Which lines in the data below contain the string "image"? Copy each of those lines in full.

## Given records

════════════════

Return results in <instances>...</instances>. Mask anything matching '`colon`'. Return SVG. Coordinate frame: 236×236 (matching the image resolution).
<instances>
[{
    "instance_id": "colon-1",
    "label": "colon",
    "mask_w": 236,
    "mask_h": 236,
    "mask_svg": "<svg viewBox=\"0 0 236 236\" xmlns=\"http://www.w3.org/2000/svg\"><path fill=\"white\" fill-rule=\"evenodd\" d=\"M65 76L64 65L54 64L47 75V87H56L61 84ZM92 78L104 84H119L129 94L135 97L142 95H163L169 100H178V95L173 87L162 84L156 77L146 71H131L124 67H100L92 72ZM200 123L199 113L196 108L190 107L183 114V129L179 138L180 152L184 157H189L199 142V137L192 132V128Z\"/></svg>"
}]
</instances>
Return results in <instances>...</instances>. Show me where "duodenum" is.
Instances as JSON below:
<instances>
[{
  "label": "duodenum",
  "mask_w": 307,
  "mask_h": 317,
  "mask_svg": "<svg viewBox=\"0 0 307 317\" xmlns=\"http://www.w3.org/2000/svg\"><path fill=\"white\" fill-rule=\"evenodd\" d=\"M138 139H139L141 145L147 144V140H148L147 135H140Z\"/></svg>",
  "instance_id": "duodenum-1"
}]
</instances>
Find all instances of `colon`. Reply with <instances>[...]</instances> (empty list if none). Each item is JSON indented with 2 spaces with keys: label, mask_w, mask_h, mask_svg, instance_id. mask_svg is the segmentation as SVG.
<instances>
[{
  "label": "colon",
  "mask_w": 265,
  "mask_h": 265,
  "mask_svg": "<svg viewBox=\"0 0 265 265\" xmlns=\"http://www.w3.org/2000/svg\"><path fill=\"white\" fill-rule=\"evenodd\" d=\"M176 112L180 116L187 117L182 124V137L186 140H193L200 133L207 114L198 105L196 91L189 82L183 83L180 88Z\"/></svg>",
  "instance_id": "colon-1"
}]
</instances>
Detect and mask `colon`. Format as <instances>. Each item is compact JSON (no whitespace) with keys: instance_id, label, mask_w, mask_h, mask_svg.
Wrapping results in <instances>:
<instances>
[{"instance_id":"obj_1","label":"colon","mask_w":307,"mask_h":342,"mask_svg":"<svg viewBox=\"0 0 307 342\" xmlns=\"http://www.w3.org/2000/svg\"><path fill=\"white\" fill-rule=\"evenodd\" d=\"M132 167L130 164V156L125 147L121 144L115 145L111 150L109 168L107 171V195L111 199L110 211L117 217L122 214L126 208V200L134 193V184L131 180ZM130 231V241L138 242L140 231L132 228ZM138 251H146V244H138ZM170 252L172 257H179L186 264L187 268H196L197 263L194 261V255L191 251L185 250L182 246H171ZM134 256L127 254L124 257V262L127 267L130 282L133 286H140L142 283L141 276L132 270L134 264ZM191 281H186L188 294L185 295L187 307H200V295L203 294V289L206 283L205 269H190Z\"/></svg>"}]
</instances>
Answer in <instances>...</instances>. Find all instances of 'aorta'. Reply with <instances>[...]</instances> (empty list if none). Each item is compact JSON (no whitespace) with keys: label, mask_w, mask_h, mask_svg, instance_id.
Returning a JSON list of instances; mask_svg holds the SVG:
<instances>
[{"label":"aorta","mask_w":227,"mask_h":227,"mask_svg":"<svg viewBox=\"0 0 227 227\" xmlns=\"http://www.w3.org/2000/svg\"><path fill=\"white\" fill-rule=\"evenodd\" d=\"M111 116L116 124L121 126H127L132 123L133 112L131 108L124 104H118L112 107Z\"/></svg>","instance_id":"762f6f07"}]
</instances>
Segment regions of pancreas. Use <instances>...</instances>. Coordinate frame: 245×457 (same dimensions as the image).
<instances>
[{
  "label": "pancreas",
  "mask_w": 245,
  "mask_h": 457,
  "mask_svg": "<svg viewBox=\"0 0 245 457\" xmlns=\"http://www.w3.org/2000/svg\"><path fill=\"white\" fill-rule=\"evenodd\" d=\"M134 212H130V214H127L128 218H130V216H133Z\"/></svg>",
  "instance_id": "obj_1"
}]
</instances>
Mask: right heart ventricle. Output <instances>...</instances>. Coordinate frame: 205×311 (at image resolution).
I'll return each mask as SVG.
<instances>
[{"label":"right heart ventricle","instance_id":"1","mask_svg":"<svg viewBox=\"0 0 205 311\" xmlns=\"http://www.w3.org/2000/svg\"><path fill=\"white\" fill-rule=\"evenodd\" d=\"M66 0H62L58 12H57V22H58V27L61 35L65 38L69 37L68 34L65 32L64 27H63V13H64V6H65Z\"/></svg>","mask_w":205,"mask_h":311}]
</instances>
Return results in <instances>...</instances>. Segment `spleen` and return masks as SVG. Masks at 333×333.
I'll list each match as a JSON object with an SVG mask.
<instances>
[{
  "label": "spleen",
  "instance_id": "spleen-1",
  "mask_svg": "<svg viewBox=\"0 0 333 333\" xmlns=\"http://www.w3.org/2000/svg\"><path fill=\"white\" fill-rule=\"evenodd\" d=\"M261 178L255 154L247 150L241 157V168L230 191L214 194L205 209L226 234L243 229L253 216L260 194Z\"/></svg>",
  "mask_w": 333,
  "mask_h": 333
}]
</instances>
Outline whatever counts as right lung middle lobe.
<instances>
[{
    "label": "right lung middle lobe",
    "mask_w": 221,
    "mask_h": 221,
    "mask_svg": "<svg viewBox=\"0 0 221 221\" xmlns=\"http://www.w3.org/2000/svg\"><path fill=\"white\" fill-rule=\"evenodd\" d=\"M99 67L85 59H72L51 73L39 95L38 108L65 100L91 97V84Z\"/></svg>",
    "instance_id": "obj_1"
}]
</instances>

════════════════

## Response to this task
Return results in <instances>...</instances>. Mask anything matching '`colon`'. Return SVG. Coordinate frame: 236×236 (matching the image resolution).
Segment regions of pancreas. Use <instances>...</instances>. Coordinate frame: 245×457 (same dimensions as the image).
Mask: right heart ventricle. Output <instances>...</instances>. Coordinate frame: 205×311 (at image resolution).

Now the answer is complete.